Common doubt: "Why track the window sum? Can't I just use nested loops to sum each window of k elements separately?"

Why you might think nested loops are fine

Consider finding the maximum sum in [100, 200, 300, 400, 100, 200, 50] with k=3:

  • "I can use outer loop for starting position, inner loop to sum k elements"
  • "For each starting position i, sum from i to i+k-1"
  • "It's only 3 elements, so the inner loop is small"
  • "The code is more intuitive - I can see exactly what's being summed"

Why this thinking is inefficient

Key realization: Nested loops recalculate the same elements repeatedly!

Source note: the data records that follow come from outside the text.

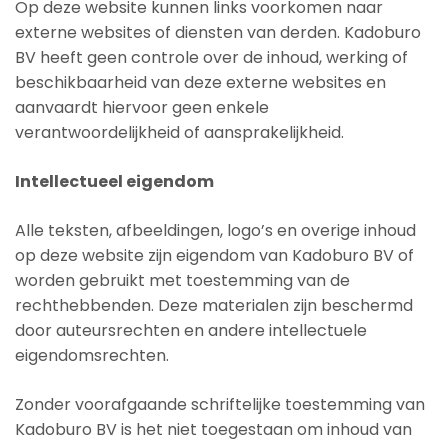
Op deze website kunnen links voorkomen naar
externe websites of diensten van derden. Kadoburo
BV heeft geen controle over de inhoud, werking of
beschikbaarheid van deze externe websites en
aanvaardt hiervoor geen enkele
verantwoordelijkheid of aansprakelijkheid.
Intellectueel eigendom
Alle teksten, afbeeldingen, logo’s en overige inhoud
op deze website zijn eigendom van Kadoburo BV of
worden gebruikt met toestemming van de
rechthebbenden. Deze materialen zijn beschermd
door auteursrechten en andere intellectuele
eigendomsrechten.
Zonder voorafgaande schriftelijke toestemming van
Kadoburo BV is het niet toegestaan om inhoud van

Let's trace [100, 200, 300, 400, 100, 200, 50] with k=3:

Nested Loop Approach (O(n*k)):
Window [0-2]: 100 + 200 + 300 = 600    (3 additions)
Window [1-3]: 200 + 300 + 400 = 900    (3 additions)
Window [2-4]: 300 + 400 + 100 = 800    (3 additions)
Window [3-5]: 400 + 100 + 200 = 700    (3 additions)
Window [4-6]: 100 + 200 + 50 = 350     (3 additions)
Total: 15 additions

Sliding Window (O(n)):
Initial [0-2]: 100 + 200 + 300 = 600   (3 additions)
Slide to [1-3]: 600 - 100 + 400 = 900  (1 subtraction, 1 addition)
Slide to [2-4]: 900 - 200 + 100 = 800  (1 subtraction, 1 addition)
Slide to [3-5]: 800 - 300 + 200 = 700  (1 subtraction, 1 addition)
Slide to [4-6]: 700 - 400 + 50 = 350   (1 subtraction, 1 addition)
Total: 3 additions + 4 subtractions + 4 additions = 11 operations

Notice that elements like 300 are added 3 times in nested loops, but only once in sliding window!

Concrete example: The scaling problem

For finding maximum sum in an array of 10,000 elements with k=1000:

Nested loops:

  • Each window: Sum 1000 elements
  • Total windows: 9001
  • Total additions: 9,001,000

Sliding Window:

  • Initial window: 1000 additions
  • Each slide: 1 subtraction + 1 addition
  • Total operations: 1000 + (9000 × 2) = 19,000
  • 474x faster!

Why the optimization matters

The sliding window technique:

  • Reuses the overlapping computation (k-1 elements stay the same)
  • Each element is added exactly once and subtracted exactly once
  • No redundant calculations of the same elements
  • Transforms O(n×k) nested loop solution to O(n) sliding window

The key insight: when moving the window one position, only 2 elements change (one leaves, one enters), so why recalculate everything?